More than scanning: unlocking data via document capture
“Sure, you can scan documents to create a digital image as a first step to eliminate paper, but this scan-and-store approach falls short of the full potential of modern capture systems,” Craine said. “The real strategic value is found by unlocking the data contained on those printed pages.”

“I think organizations are finally realizing that although they have spent a lot of money automating business processes with technologies such as ERP and CRM, many of the transactions that support those things aren’t quite automated because of paper,” agreed Melissa Webster, an analyst at Framingham, Mass.-based IDC.

But Webster said it’s not just paper that’s the problem: Electronic documents also are often not being adequately captured and integrated with business processes. “In a way, your business processes are only as good as their weakest link,” she said. For example, every time a process has to be interrupted for a manual intervention, it creates a potential compliance issue that isn’t auditable. “That’s what makes it worth doing what it takes to get it right,” Webster said. “It’s a bottom-line issue about cost-effectiveness and business agility as well as risk and compliance.”

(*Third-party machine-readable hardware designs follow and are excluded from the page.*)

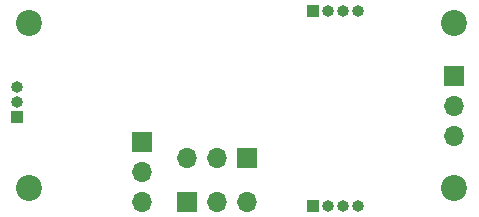
<source format=gbs>
%TF.GenerationSoftware,KiCad,Pcbnew,(6.99.0)*%
%TF.CreationDate,2023-03-13T13:34:34-07:00*%
%TF.ProjectId,emg-analog-front-end,656d672d-616e-4616-9c6f-672d66726f6e,rev?*%
%TF.SameCoordinates,Original*%
%TF.FileFunction,Soldermask,Bot*%
%TF.FilePolarity,Negative*%
%FSLAX46Y46*%
G04 Gerber Fmt 4.6, Leading zero omitted, Abs format (unit mm)*
G04 Created by KiCad (PCBNEW (6.99.0)) date 2023-03-13 13:34:34*
%MOMM*%
%LPD*%
G01*
G04 APERTURE LIST*
%ADD10R,1.700000X1.700000*%
%ADD11O,1.700000X1.700000*%
%ADD12C,2.200000*%
%ADD13R,1.000000X1.000000*%
%ADD14O,1.000000X1.000000*%
G04 APERTURE END LIST*
D10*
%TO.C,J5*%
X21448000Y-14478000D03*
D11*
X18908000Y-14478000D03*
X16368000Y-14478000D03*
%TD*%
D10*
%TO.C,J7*%
X38989000Y-7508000D03*
D11*
X38989000Y-10048000D03*
X38989000Y-12588000D03*
%TD*%
D12*
%TO.C,H2*%
X39000000Y-17000000D03*
%TD*%
D13*
%TO.C,J2*%
X27000000Y-2000000D03*
D14*
X28270000Y-2000000D03*
X29540000Y-2000000D03*
X30810000Y-2000000D03*
%TD*%
D12*
%TO.C,H4*%
X3000000Y-17000000D03*
%TD*%
D13*
%TO.C,J1*%
X2000000Y-11000000D03*
D14*
X2000000Y-9730000D03*
X2000000Y-8460000D03*
%TD*%
D10*
%TO.C,J4*%
X16398000Y-18161000D03*
D11*
X18938000Y-18161000D03*
X21478000Y-18161000D03*
%TD*%
D12*
%TO.C,H1*%
X3000000Y-3000000D03*
%TD*%
D10*
%TO.C,J6*%
X12573000Y-13081000D03*
D11*
X12573000Y-15621000D03*
X12573000Y-18161000D03*
%TD*%
D13*
%TO.C,J3*%
X27000000Y-18500000D03*
D14*
X28270000Y-18500000D03*
X29540000Y-18500000D03*
X30810000Y-18500000D03*
%TD*%
D12*
%TO.C,H3*%
X39000000Y-3000000D03*
%TD*%
M02*

</source>
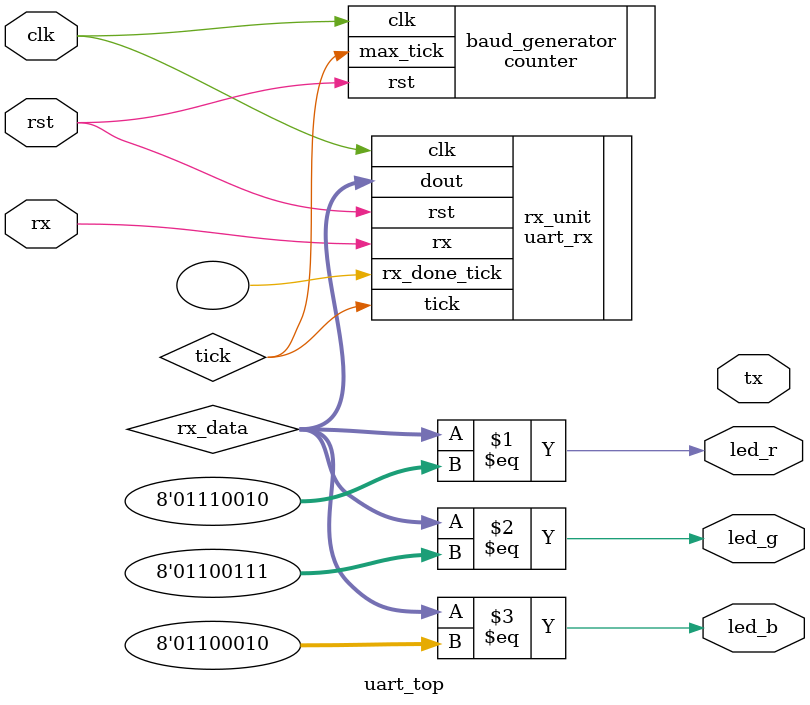
<source format=sv>
`define BAUD 19200
`define OVERSAMPLE 16
`define CLK_MHZ 48

module uart_top
    (
        input logic clk,
        input logic rst,

        output logic led_r,
        output logic led_g,
        output logic led_b,

        input logic rx,
        output logic tx
    );

    logic tick;

    // baud rate of 19200 oversampled 16x on our CLK_MHZ clock:
    // TODO: localparam div = ...;
    localparam div = (`CLK_MHZ * 1_000_000) / (`BAUD * `OVERSAMPLE);

    counter #(.M(div)) baud_generator (
        .clk, .rst(rst),
        .max_tick(tick)
    );

    logic [7:0] rx_data;

    uart_rx rx_unit (
        .clk, .rst(rst),
        .rx(rx), .tick(tick),
        .rx_done_tick(), .dout(rx_data)
    );

    assign led_r = rx_data == 8'd114; // lowercase 'r'
    assign led_g = rx_data == 8'd103; // lowercase 'g'
    assign led_b = rx_data == 8'd98;  // lowercase 'b'
endmodule

</source>
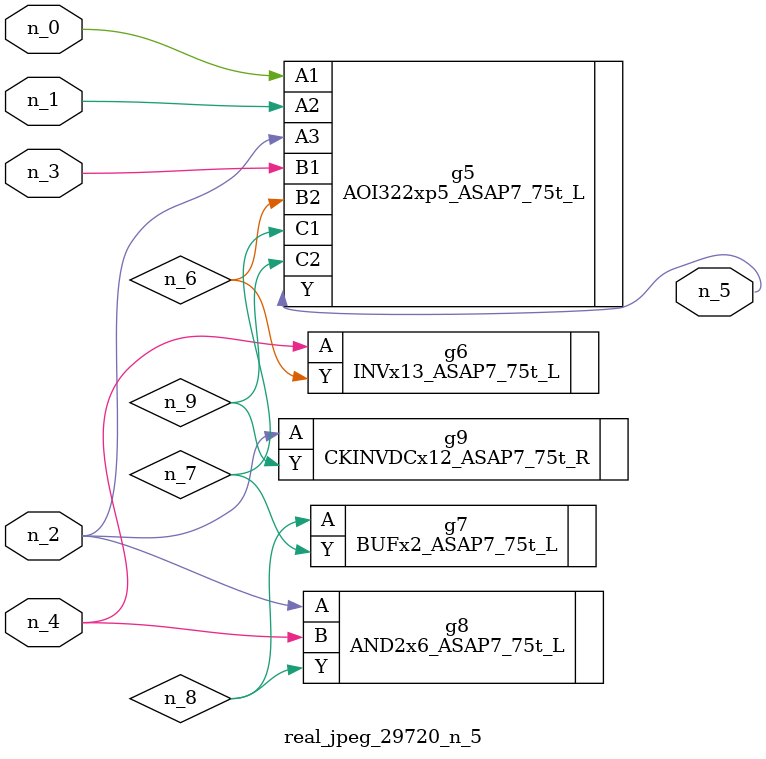
<source format=v>
module real_jpeg_29720_n_5 (n_4, n_0, n_1, n_2, n_3, n_5);

input n_4;
input n_0;
input n_1;
input n_2;
input n_3;

output n_5;

wire n_8;
wire n_6;
wire n_7;
wire n_9;

AOI322xp5_ASAP7_75t_L g5 ( 
.A1(n_0),
.A2(n_1),
.A3(n_2),
.B1(n_3),
.B2(n_6),
.C1(n_7),
.C2(n_9),
.Y(n_5)
);

AND2x6_ASAP7_75t_L g8 ( 
.A(n_2),
.B(n_4),
.Y(n_8)
);

CKINVDCx12_ASAP7_75t_R g9 ( 
.A(n_2),
.Y(n_9)
);

INVx13_ASAP7_75t_L g6 ( 
.A(n_4),
.Y(n_6)
);

BUFx2_ASAP7_75t_L g7 ( 
.A(n_8),
.Y(n_7)
);


endmodule
</source>
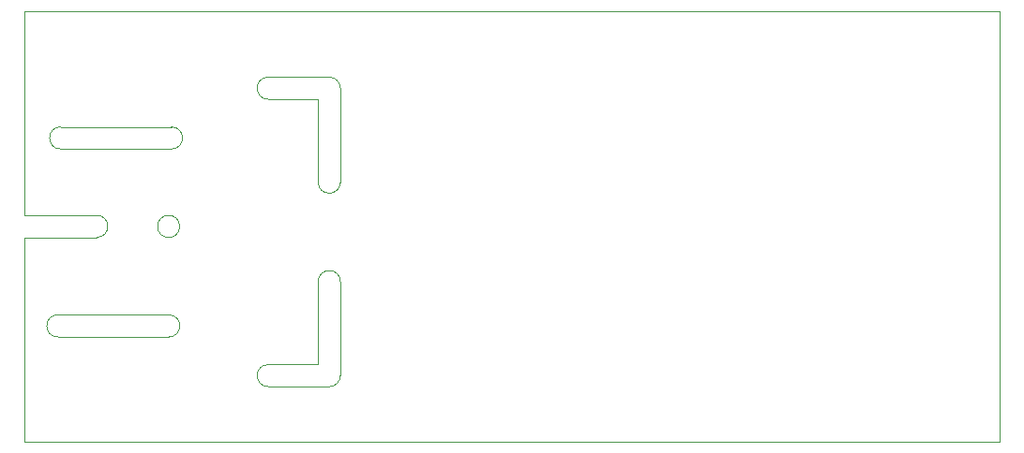
<source format=gm1>
G04 #@! TF.GenerationSoftware,KiCad,Pcbnew,9.0.3*
G04 #@! TF.CreationDate,2025-12-06T19:27:43+01:00*
G04 #@! TF.ProjectId,CheapDiffProbe,43686561-7044-4696-9666-50726f62652e,rev?*
G04 #@! TF.SameCoordinates,Original*
G04 #@! TF.FileFunction,Profile,NP*
%FSLAX46Y46*%
G04 Gerber Fmt 4.6, Leading zero omitted, Abs format (unit mm)*
G04 Created by KiCad (PCBNEW 9.0.3) date 2025-12-06 19:27:43*
%MOMM*%
%LPD*%
G01*
G04 APERTURE LIST*
G04 #@! TA.AperFunction,Profile*
%ADD10C,0.050000*%
G04 #@! TD*
G04 APERTURE END LIST*
D10*
X105500000Y-65500000D02*
G75*
G02*
X103500000Y-65500000I-1000000J0D01*
G01*
X90000000Y-77500000D02*
X80000000Y-77500000D01*
X90250000Y-60500000D02*
G75*
G02*
X90250000Y-62500000I0J-1000000D01*
G01*
X103500000Y-65500000D02*
X103500000Y-58000000D01*
X91000000Y-69500000D02*
G75*
G02*
X89000000Y-69500000I-1000000J0D01*
G01*
X89000000Y-69500000D02*
G75*
G02*
X91000000Y-69500000I1000000J0D01*
G01*
X80250000Y-62500000D02*
G75*
G02*
X80250000Y-60500000I0J1000000D01*
G01*
X77000000Y-70500000D02*
X83500000Y-70500000D01*
X90000000Y-77500000D02*
G75*
G02*
X90000000Y-79500000I0J-1000000D01*
G01*
X99000000Y-84000000D02*
G75*
G02*
X99000000Y-82000000I0J1000000D01*
G01*
X103500000Y-82000000D02*
X99000000Y-82000000D01*
X80000000Y-79500000D02*
G75*
G02*
X80000000Y-77500000I0J1000000D01*
G01*
X90250000Y-62500000D02*
X80250000Y-62500000D01*
X99000000Y-84000000D02*
X104500000Y-84000000D01*
X77000000Y-50000000D02*
X77000000Y-68500000D01*
X105500000Y-83000000D02*
G75*
G02*
X104500000Y-84000000I-1000000J0D01*
G01*
X77000000Y-50000000D02*
X165000000Y-50000000D01*
X99000000Y-58000000D02*
G75*
G02*
X99000000Y-56000000I0J1000000D01*
G01*
X77000000Y-70500000D02*
X77000000Y-89000000D01*
X103500000Y-74500000D02*
G75*
G02*
X105500000Y-74500000I1000000J0D01*
G01*
X103500000Y-58000000D02*
X99000000Y-58000000D01*
X103500000Y-74500000D02*
X103500000Y-82000000D01*
X104500000Y-56000000D02*
X99000000Y-56000000D01*
X105500000Y-65500000D02*
X105500000Y-57000000D01*
X83500000Y-68500000D02*
G75*
G02*
X83500000Y-70500000I0J-1000000D01*
G01*
X77000000Y-89000000D02*
X165000000Y-89000000D01*
X105500000Y-83000000D02*
X105500000Y-74500000D01*
X104500000Y-56000000D02*
G75*
G02*
X105500000Y-57000000I0J-1000000D01*
G01*
X80000000Y-79500000D02*
X90000000Y-79500000D01*
X165000000Y-89000000D02*
X165000000Y-50000000D01*
X83500000Y-68500000D02*
X77000000Y-68500000D01*
X90250000Y-60500000D02*
X80250000Y-60500000D01*
M02*

</source>
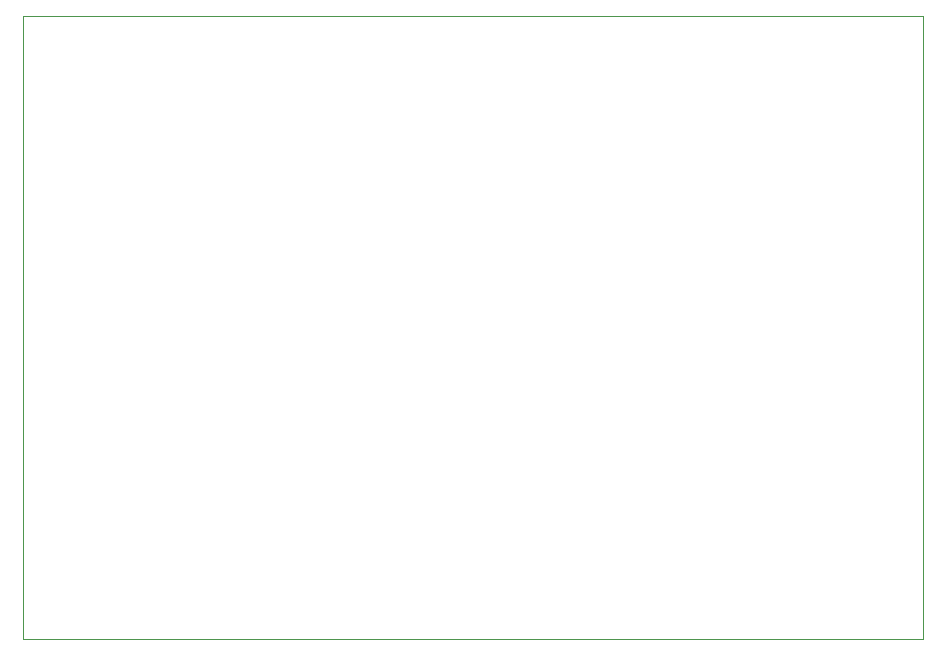
<source format=gbr>
G04 (created by PCBNEW (2013-07-07 BZR 4022)-stable) date 01/12/2013 21:57:09*
%MOIN*%
G04 Gerber Fmt 3.4, Leading zero omitted, Abs format*
%FSLAX34Y34*%
G01*
G70*
G90*
G04 APERTURE LIST*
%ADD10C,0.00590551*%
%ADD11C,0.00393701*%
G04 APERTURE END LIST*
G54D10*
G54D11*
X65500Y-67750D02*
X65500Y-47000D01*
X35500Y-67750D02*
X35500Y-47000D01*
X35500Y-47000D02*
X65500Y-47000D01*
X65500Y-67750D02*
X35500Y-67750D01*
M02*

</source>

In fact, she added, document capture initiatives and related efforts to better integrate electronic documents into business workflows typically have a higher return on investment than most other IT projects do.

A receptive audience for document capture investments?
However, selling corporate executives and business managers on the need to invest in document capture technologies might not be so simple, cautioned Bud Porter-Roth, an independent consultant who focuses on document management and collaboration technologies.

Porter-Roth said the document management process should incorporate documents that are generated both inside and outside of companies, including items such as application forms and letters that often are paper-based. “Paper is not going away anytime in the near future, and it must be taken into account when strategically thinking about a document management system,” he advised.

But many companies “still view capture as wildly expensive or not legally acceptable,” Porter-Roth said, adding that document capture vendors and proponents “are to blame for this sorry state. We somehow have not gotten the word out properly.”

Other organizations are unwilling to confront the issue. “I meet people who act as if they don’t believe paper exists,” Porter-Roth said. And in his experience, even when companies do face up to the need to capture paper as well as electronic documents as part of an automated document management approach, they often don’t properly address the problem. For example, some try to get by with optical character recognition (OCR) technology alone.

“The young guns think you just have to OCR everything and then search for what you need Google-style,” Porter-Roth said. But, he warned, that typically produces poor results compared with more comprehensive approaches to managing document capture.

Alan R. Earls is a Boston-area freelance writer focused on business and technology.